─── Supplied entries
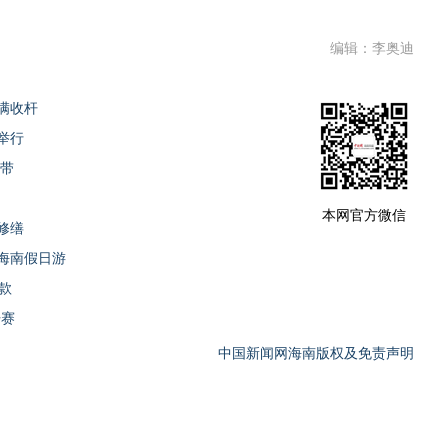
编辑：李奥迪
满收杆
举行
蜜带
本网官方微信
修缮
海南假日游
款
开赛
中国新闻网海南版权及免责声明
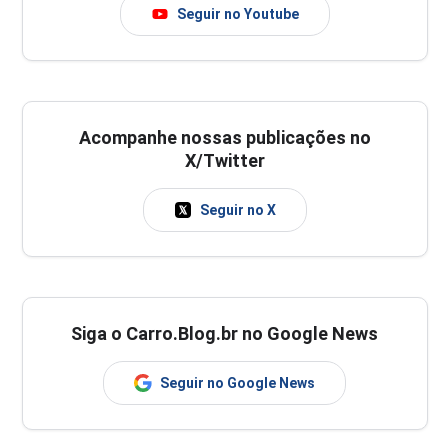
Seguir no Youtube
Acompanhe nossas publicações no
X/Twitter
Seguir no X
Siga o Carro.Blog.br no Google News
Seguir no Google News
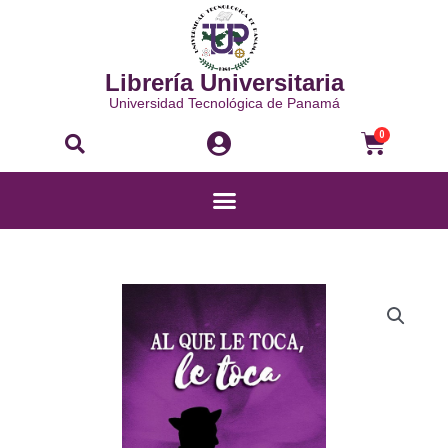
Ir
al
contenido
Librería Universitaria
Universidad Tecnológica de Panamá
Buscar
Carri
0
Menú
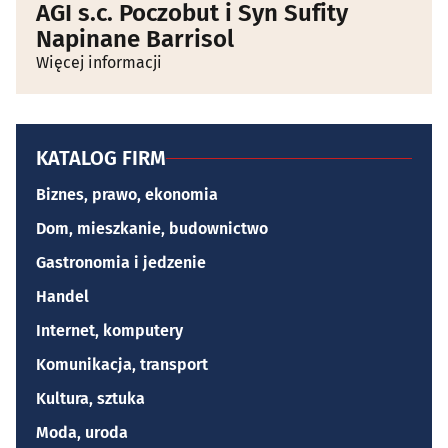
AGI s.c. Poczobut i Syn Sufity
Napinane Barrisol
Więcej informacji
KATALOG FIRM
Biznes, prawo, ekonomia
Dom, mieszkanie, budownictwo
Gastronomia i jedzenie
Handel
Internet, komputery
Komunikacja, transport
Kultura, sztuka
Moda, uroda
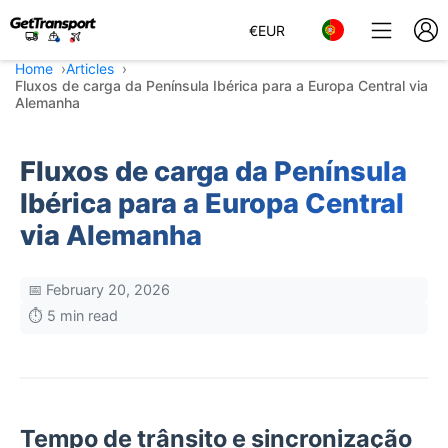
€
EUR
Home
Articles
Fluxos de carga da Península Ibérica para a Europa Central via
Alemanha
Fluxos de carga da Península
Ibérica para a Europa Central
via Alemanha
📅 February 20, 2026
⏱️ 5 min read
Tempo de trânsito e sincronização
──────
─── Supplied entries
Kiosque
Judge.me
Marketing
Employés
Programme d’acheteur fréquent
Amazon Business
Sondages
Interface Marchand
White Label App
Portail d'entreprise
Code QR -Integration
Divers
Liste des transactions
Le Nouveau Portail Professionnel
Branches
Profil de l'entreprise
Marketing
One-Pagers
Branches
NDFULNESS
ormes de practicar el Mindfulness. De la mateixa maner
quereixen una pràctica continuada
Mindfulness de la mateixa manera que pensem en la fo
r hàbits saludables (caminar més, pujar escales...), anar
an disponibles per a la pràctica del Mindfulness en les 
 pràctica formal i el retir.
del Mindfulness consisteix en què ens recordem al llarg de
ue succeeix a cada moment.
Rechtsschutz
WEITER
──────
__Task item__.
Reproduce the records word for word, starting with the line that contains "AGI s.c. Poczobut i Syn Sufity" and going on through the line that contains "Tempo de trânsito e sincronização", and leave the pictures out of your answer.

__Answer to the exercise__.
AGI s.c. Poczobut i Syn Sufity
Napinane Barrisol
Więcej informacji
KATALOG FIRM
Biznes, prawo, ekonomia
Dom, mieszkanie, budownictwo
Gastronomia i jedzenie
Handel
Internet, komputery
Komunikacja, transport
Kultura, sztuka
Moda, uroda
€
EUR
Home
Articles
Fluxos de carga da Península Ibérica para a Europa Central via
Alemanha
Fluxos de carga da Península
Ibérica para a Europa Central
via Alemanha
📅 February 20, 2026
⏱️ 5 min read
Tempo de trânsito e sincronização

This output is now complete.